▸ **Selection**

━━━━━━

Langer alleges that Pep Boys' failure to provide subtitles on its video content constitutes a violation of the ADA and California's Unruh Act, Cal. Civ. Code § 51-53.
II. LEGAL STANDARDS FOR MOTIONS TO DISMISS
A. Rule 12(b)(1)
A motion to dismiss filed pursuant to Rule 12(b)(1) is a challenge to the court's subject matter jurisdiction. See Fed. R. Civ. P. 12(b)(1). A court will dismiss a party's claim for lack of subject matter jurisdiction "only when the claim is so insubstantial, implausible, foreclosed by prior decisions of th[e Supreme] Court, or otherwise completely devoid of merit as not to involve a federal controversy." Steel Co. v. Citizens for a Better Env't, 523 U.S. 83, 89 (1998) (citation and quotation marks omitted); see Fed. R. Civ. P. 12(b)(1). When reviewing a 12(b)(1) motion, the court sculpts its approach according to whether the motion is "facial or factual." White v. Lee, 227 F.3d 1214, 1242 (9th Cir. 2000). A facial challenge asserts that "the allegations contained in a complaint are insufficient on their face to invoke federal jurisdiction." Safe Air for Everyone v. Meyer, 373 F.3d 1035, 1039 (9th Cir. 2004). A factual challenge asserts that subject matter jurisdiction does not exist, independent of what is stated in the complaint. White, 227 F.3d at 1242. In contrast with a facial challenge, a factual challenge permits the court to look beyond the complaint, without "presum[ing] the truthfulness of the plaintiff's allegations." Id. (citation omitted). Even the presence of disputed material facts "will not preclude the trial court from evaluating for itself the merits of jurisdictional claims." Roberts v. Corrothers, 812 F.2d 1173, 1177 (9th Cir. 1987) (citations omitted). Once the moving party has made a factual challenge by offering affidavits or other evidence to dispute the allegations in the complaint, the non-moving party must "present affidavits or any other evidence necessary to satisfy its burden of establishing that the court, in fact, possesses subject matter jurisdiction." St. Clair v. City of Chico, 880 F.2d 199, 201 (9th Cir. 1989).
B. Rule 12(b)(6)

━━━━━━

▸ **Extracted material**
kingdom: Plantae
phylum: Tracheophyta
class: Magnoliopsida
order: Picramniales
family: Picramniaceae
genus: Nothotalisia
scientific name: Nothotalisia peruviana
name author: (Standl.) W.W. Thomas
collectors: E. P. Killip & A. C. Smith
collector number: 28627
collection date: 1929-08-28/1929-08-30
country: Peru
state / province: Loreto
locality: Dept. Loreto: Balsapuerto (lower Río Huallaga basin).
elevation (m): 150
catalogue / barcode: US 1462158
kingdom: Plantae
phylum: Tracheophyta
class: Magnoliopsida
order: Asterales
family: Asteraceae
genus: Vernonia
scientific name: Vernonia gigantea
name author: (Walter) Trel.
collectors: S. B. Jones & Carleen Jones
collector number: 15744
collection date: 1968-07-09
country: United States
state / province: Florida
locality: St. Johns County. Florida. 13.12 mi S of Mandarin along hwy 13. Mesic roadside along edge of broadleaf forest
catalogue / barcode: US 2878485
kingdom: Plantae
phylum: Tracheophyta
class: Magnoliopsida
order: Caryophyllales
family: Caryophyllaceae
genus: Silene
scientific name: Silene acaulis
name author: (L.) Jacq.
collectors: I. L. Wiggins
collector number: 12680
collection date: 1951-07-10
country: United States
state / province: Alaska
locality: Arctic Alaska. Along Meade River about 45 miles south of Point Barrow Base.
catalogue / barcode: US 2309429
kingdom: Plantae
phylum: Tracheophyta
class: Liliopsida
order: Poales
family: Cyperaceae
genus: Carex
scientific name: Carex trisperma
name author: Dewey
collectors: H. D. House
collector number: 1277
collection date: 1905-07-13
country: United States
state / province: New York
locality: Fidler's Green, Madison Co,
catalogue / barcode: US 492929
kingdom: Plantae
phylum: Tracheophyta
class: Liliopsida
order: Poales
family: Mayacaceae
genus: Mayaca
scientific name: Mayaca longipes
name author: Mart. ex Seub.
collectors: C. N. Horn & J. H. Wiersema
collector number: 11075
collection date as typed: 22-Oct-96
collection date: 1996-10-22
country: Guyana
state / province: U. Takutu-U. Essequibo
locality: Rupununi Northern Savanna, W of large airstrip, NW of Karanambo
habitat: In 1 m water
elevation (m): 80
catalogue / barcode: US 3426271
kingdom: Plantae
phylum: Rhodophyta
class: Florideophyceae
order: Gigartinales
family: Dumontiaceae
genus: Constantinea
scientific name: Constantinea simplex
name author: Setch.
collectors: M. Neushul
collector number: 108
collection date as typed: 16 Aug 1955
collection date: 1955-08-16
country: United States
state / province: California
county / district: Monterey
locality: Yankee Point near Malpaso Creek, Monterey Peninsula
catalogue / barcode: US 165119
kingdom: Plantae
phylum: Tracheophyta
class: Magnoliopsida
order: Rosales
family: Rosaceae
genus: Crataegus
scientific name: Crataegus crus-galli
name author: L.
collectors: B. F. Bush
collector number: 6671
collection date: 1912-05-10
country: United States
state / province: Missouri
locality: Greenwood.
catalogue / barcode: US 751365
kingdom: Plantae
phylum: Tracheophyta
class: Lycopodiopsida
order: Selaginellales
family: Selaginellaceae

━━━━━━

▸ **Exercises to complete**
• A. Translate into Spanish this sentence from the excerpt on motions to dismiss: "A factual challenge asserts that subject matter jurisdiction does not exist, independent of what is stated in the complaint."
• B. In the excerpt on motions to dismiss, condense the paragraph beginning "A motion to dismiss filed pursuant to Rule 12(b)(1)" into a bulleted list that keeps its main points.
• C. Continue the excerpt on motions to dismiss from its final heading, "B. Rule 12(b)(6)."

▸ **Replies**
• A. Una impugnación fáctica sostiene que no existe competencia por razón de la materia, con independencia de lo que se afirme en la demanda.

• B.
- A Rule 12(b)(1) motion challenges the court's subject matter jurisdiction.
- A claim is dismissed on this ground only when it is so insubstantial, implausible, foreclosed by prior Supreme Court decisions, or otherwise devoid of merit that it raises no federal controversy (Steel Co. v. Citizens for a Better Env't).
- The court's approach depends on whether the challenge is facial or factual (White v. Lee).
- A facial challenge claims the complaint's allegations are insufficient on their face to invoke federal jurisdiction (Safe Air for Everyone v. Meyer).
- A factual challenge claims jurisdiction is lacking regardless of what the complaint says. The court may then look beyond the complaint without presuming the plaintiff's allegations are true.
- Disputed material facts do not stop the court from evaluating jurisdictional claims itself (Roberts v. Corrothers).
- Once the moving party supports a factual challenge with affidavits or other evidence, the non-moving party must present evidence establishing that the court has jurisdiction (St. Clair v. City of Chico).

• C.
A motion to dismiss under Rule 12(b)(6) tests the legal sufficiency of the claims alleged in the complaint. See Parks Sch. of Bus., Inc. v. Symington, 51 F.3d 1480, 1484 (9th Cir. 1995). When reviewing a motion to dismiss for failure to state a claim, the court must "accept as true all of the factual allegations contained in the complaint," Erickson v. Pardus, 551 U.S. 89, 94 (2007) (per curiam) (citation omitted), and may dismiss a claim "only where there is no cognizable legal theory" or there is an absence of "sufficient factual matter to state a facially plausible claim to relief." Shroyer v. New Cingular Wireless Servs., Inc., 622 F.3d 1035, 1041 (9th Cir. 2010) (citing Ashcroft v. Iqbal, 556 U.S. 662, 677-78 (2009); Navarro v. Block, 250 F.3d 729, 732 (9th Cir. 2001)) (quotation marks omitted). A claim has facial plausibility when a plaintiff "pleads factual content that allows the court to draw the reasonable inference that the defendant is liable for the misconduct alleged." Iqbal, 556 U.S. at 678 (citation omitted). In other words, the facts alleged must demonstrate "more than labels and conclusions, and a formulaic recitation of the elements of a cause of action will not do." Bell Atl. Corp. v. Twombly, 550 U.S. 554, 555 (2007) (citing Papasan v. Allain, 478 U.S. 265, 286 (1986)); see Lee v. City of L.A., 250 F.3d 668, 679 (9th Cir. 2001), overruled on other grounds by Galbraith v. Cty. of Santa Clara, 307 F.3d 1119 (9th Cir. 2002).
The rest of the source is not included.